Some of my suffering comes at the hands of others who have hurt me.  It is also likely that I have caused others to suffer.  How do I respond to unearned suffering?  Do I see it as a doorway to bitterness, or a pathway to redemption?  Here is what Dr. King had to say:

"My personal trials have also taught me the value of unmerited suffering. As my sufferings mounted I soon realized that there were two ways that I could respond to my situation: either to react with bitterness or seek to transform the suffering into a creative force. I decided to follow the latter course. Recognizing the necessity for suffering I have tried to make of it virtue. If only to save myself from bitterness, I have attempted to see my personal ordeals as an opportunity to transform myself and heal the people involved in the tragic situation, which now obtains. I have lived these last few years with the conviction that unearned suffering is redemptive."
Martin Luther King Jr (1929 - 1968)

The creative force that he harnessed changed the course of history and affected millions of lives.  Although he suffered challenges and persecution he maintained hope.  Here is another excerpt from his speech: 

"...This is our hope. This is the faith that I go back to the South with. With this faith we will be able to hew out of the mountain of despair a stone of hope. [italics added] With this faith we will be able to transform the jangling discords of our nation into a beautiful symphony of brotherhood. With this faith we will be able to work together, to pray together, to struggle together, to go to jail together, to stand up for freedom together, knowing that we will be free one day."

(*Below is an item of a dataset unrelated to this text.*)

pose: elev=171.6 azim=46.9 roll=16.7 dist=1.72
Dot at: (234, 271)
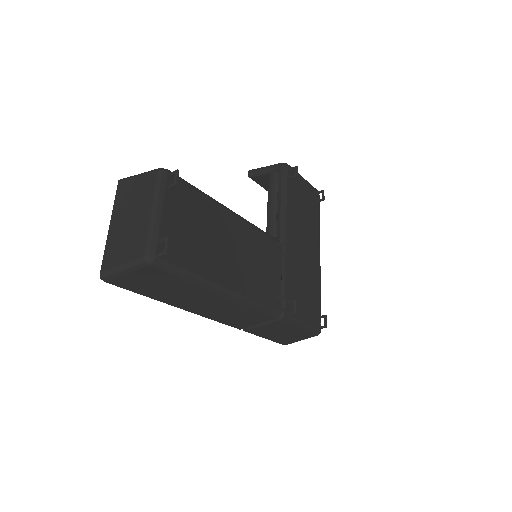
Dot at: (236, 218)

What can I learn from the suffering in my life?  How can I find hope in even the most dire of circumstances?  Today I will see redemption in my suffering and hope in times of despair. 

Monday, January 14, 2013

A heaping plate of me



I am nourishing the me I want to be

I am beautifully imperfect.  I have the capacity for love, anger, fear, hope, compassion, greed, envy, humility, hatred and all the best and worst of what it means to be human. I haven't always wanted to admit to the dark potential I hold but to deny something or ignore it only gives it strength.

If I feed bitterness it will grow, if I look for ways to be forgiving it will expand. My choice in every circumstance and experience is not what parts of my humanness is exposed, but which of those parts of me I will nourish and allow to grow.  I will allow myself to feel it all and then expand the parts of me that are consistent with my authentic self.

What opportunities do I have to nurture who I want to be today?

Sunday, January 13, 2013

Professor Pain


I learn from my pain

My daughter slipped off of the counter-top this morning.  It was not the first time nor is it likely to be the last.  She likes to play on it, balance herself like she's an Olympic gymnast, and other exciting but equally dangerous activities for a 4 year old.  She got hurt, but probably not badly enough to stop.

I accept pain as my teacher. What limited wisdom I may have usually comes from the experience gained from making mistakes. Those mistakes usually involve pain. Whether the pain is emotional or physical it signals me I have something I can learn. Unfortunately the lesson is not always obvious. Sometimes the pain is trying to teach me to avoid something but at other times the pain is inviting me to embrace and experience something.

Pain is powerful but it can also be quickly forgotten, numbed, or suppressed in various ways. Unless I embrace pain as a teacher and learn the lessons it wants to teach me I am destined to repeat those same mistakes and re-experience the pain. During my time in the classroom I have learned that you can't teach anybody something that they don't want to learn. No matter how powerful and insistent pain may call out to me it is in vain and can not teach me anything until I am willing to experience it and learn.